Let me start off by apologizing for the bad news that I am about to share; summer is coming to an end.  Sorry about that, but it’s true.  The days are getting shorter, Labour Day has come and gone, the nights are getting cooler.  All evidence supports my statement.  It won’t be long now before the leaves start to change colour and we will have no choice but to accept the fact that winter is coming.

I can almost feel you hating me right now.  I may as well double down on that…

If you didn’t have enough to worry about at this time of year – Fall appeals going out, preparing your Holiday and Year End appeals – for many of you it is time to start preparing your budget and projections for the upcoming fiscal year.

Donors Move About in Your Database

One important thing to consider when you begin your budget and projections planning, is the fluid nature of your donor database.

A significant number of your donors will transition and move from one segment to another over the course of a year.  As you acquire new donors, your New to File segment grows.  After your New donors have been with you a while or give additional gifts, they transition to your Active donor segment.  Sadly, not all of your Active donors will give regularly and you will need to move some of those folks to your Lapsed donor segment.  Perhaps you had some great success this year converting annual donors to monthly donors.  Or maybe you have had success reactivating lapsed or long lapsed donors; move those folks back into your Active donor segment.
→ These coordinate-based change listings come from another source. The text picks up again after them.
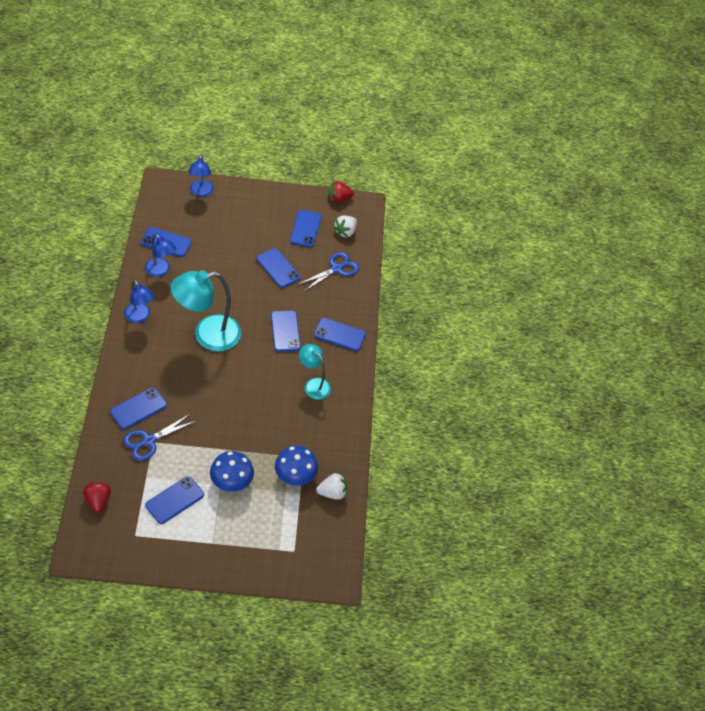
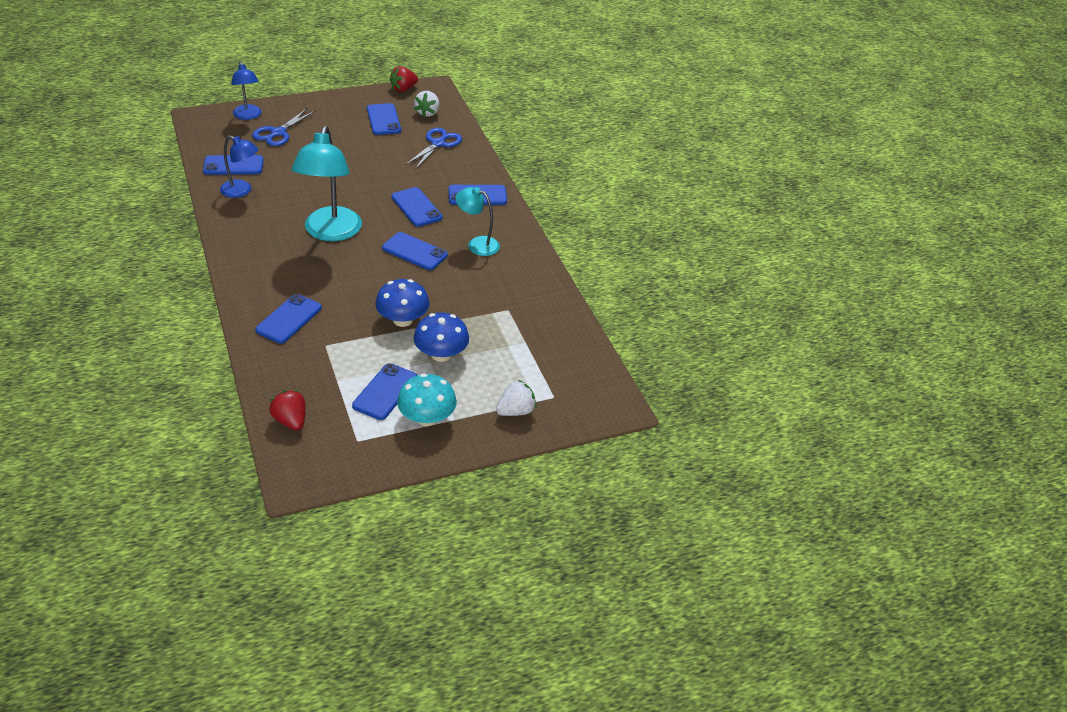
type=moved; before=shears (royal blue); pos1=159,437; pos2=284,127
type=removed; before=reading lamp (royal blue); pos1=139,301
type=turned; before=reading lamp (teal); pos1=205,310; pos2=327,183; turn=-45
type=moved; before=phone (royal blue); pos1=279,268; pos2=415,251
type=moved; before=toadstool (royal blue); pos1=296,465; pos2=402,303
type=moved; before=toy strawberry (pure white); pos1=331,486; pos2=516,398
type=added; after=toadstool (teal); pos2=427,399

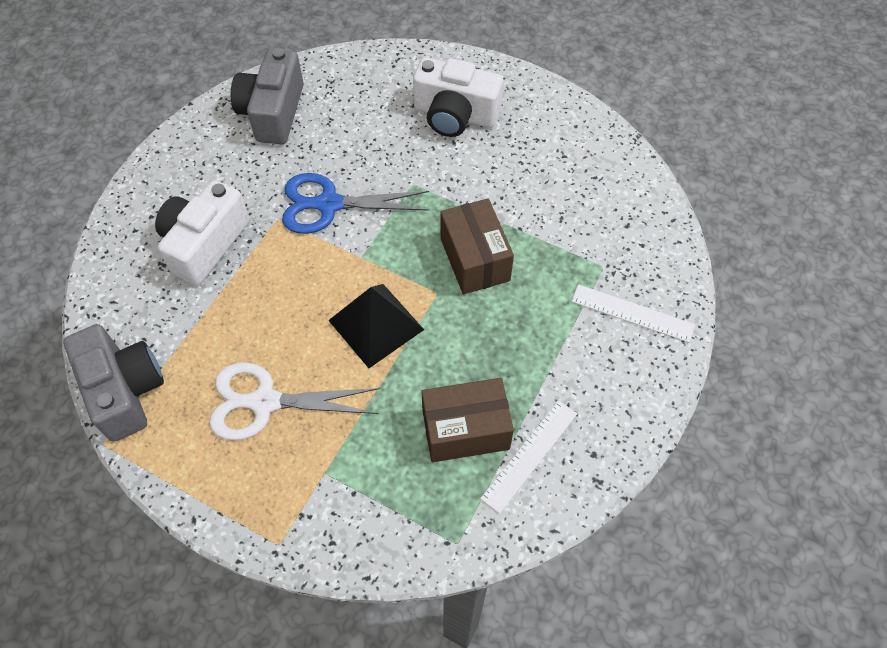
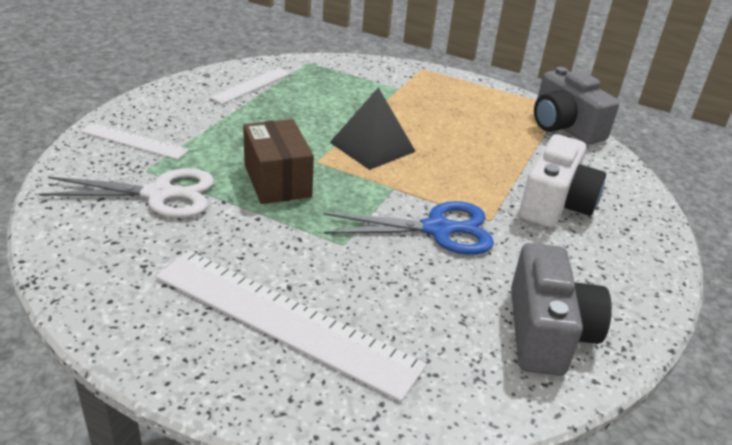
type=moved; before=shears (pure white); pos1=294,401; pos2=126,193
type=replaced; before=photo camera (pure white); after=straightedge (pure white); pos1=458,97; pos2=291,326
type=removed; before=parcel (dark brown); pos1=467,420

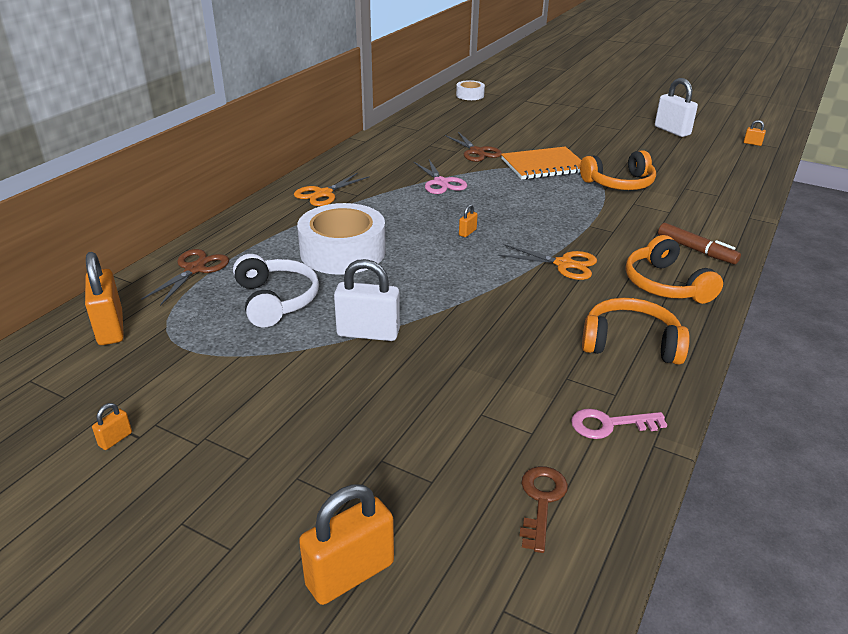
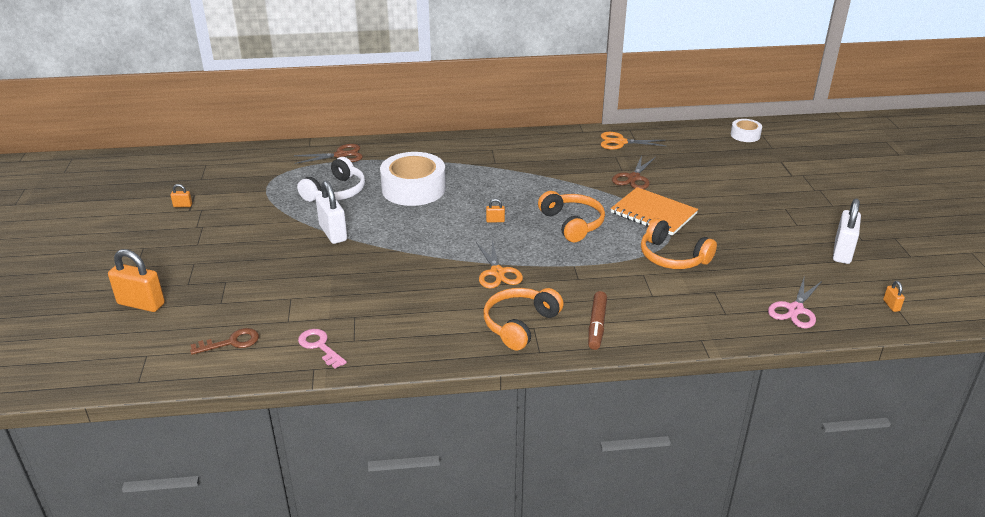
type=removed; before=padlock (orange); pos1=104,298
type=moved; before=shears (orange); pos1=332,189; pos2=633,141
type=moved; before=shears (pink); pos1=440,176; pos2=795,303
type=moved; before=over-ear headphones (orange); pos1=636,331; pos2=571,216

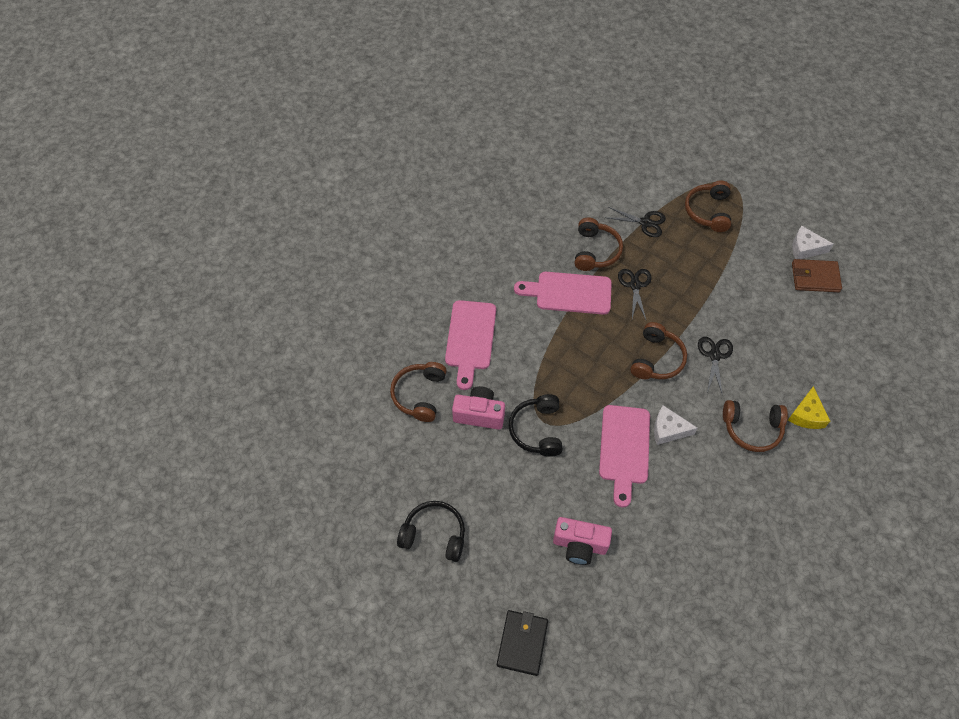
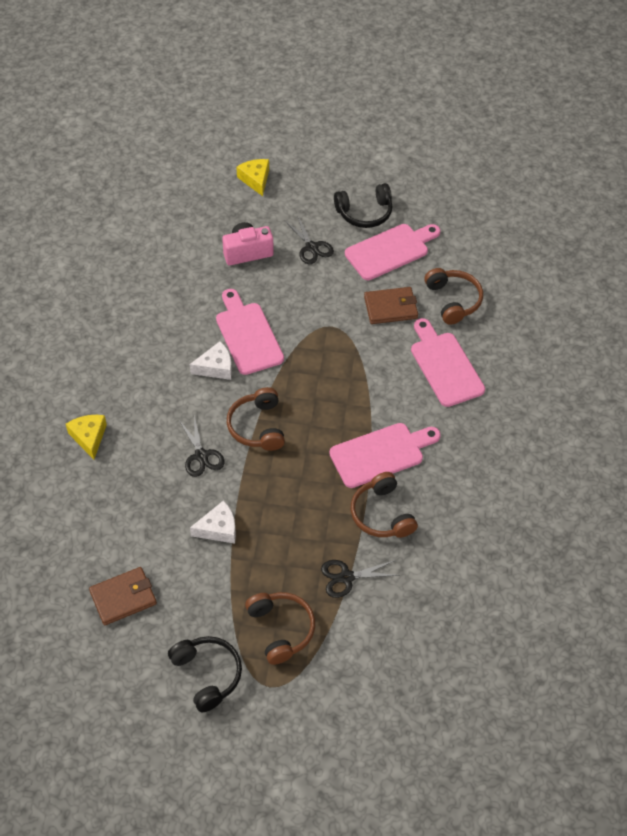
type=replaced; before=photo camera (pink); after=wallet (dark brown); pos1=478,408; pos2=391,305
type=replaced; before=wallet (ebony); after=piece of cheese (golden); pos1=522,643; pos2=252,177
type=moved; before=over-ear headphones (ebony); pos1=536,425; pos2=205,674
type=moved; before=shears (ebony); pos1=635,294; pos2=309,240
type=removed; before=over-ear headphones (dark brown); pos1=755,426
type=moved; before=piece of cheese (pure white); pos1=813,242; pos2=213,522
type=added; after=chopping board (pink); pos2=392,252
That Movement Impacts your Budget…

Even if the relative size of your donor database remains the same, there is a current and flow to the movement within your database that can impact your budget costing and results projections.  A banner year for acquisition would result in an increase in the number of welcome packages that you have to send out.  A successful monthly conversion campaign could have you mailing those donors less than you did before.  Growth in your Active segment might mean that you could see additional donor love and stewardship costs in the coming year.

…And your Results

Similarly, the ebb and flow of donors through your database will impact your projected results and revenue as well.  Different segments will respond to different things at different rates.  What works for your active, engaged donors may not see the same rates of return for your lapsed donors.  Success acquiring or renewing lapsed donors early in the year will result in more New and Active donors later in the year.  Predicting and following that flow is at the core of your annual budget planning and projections.

Planning in Our New Reality

In past, “normal” years, this database flow may have become somewhat predictable.  You may have even become pretty good at following the different tides and currents of your database.  The past two years, however, have been anything but normal.  Fundraisers in all sectors are going to have to peer deep into their crystal balls to try to understand the effect COVID has had on their databases and how long those effects will be felt.

Many health charities, particularly those with a direct connection to COVID, saw increases over performance pre-COVID.  Organizations that were event fundraising focused faced enormous challenges as they re-tooled their fundraising model for a COVID world.  And almost everyone saw an increase in the amount of their digital or online donations.  That crest or trough, depending on what your fundraising model was and how COVID impacted you these past 17 – 18 months, will be important to consider as it moves through your database over the next few years.

As a starting point I would recommend that you take a snapshot of the current number of donors you have in each segment.  Compare those segment counts to segment counts from this time last year and if you have them available, each of the two years prior to that.  This should give you an idea of the effects that your COVID era fundraising has had on your database so far.

The Only Constant is Change

COVID has affected each of us in a variety of different ways.  The one universal suggestion we can make is to be prepared for more change.  Where possible, position yourself to adapt to an uncertain future by building buffer into your budget and timelines. Where you can, give yourself room to maneuver and adapt to that change when it comes.

Whatever the future brings, be prepared to go with the flow.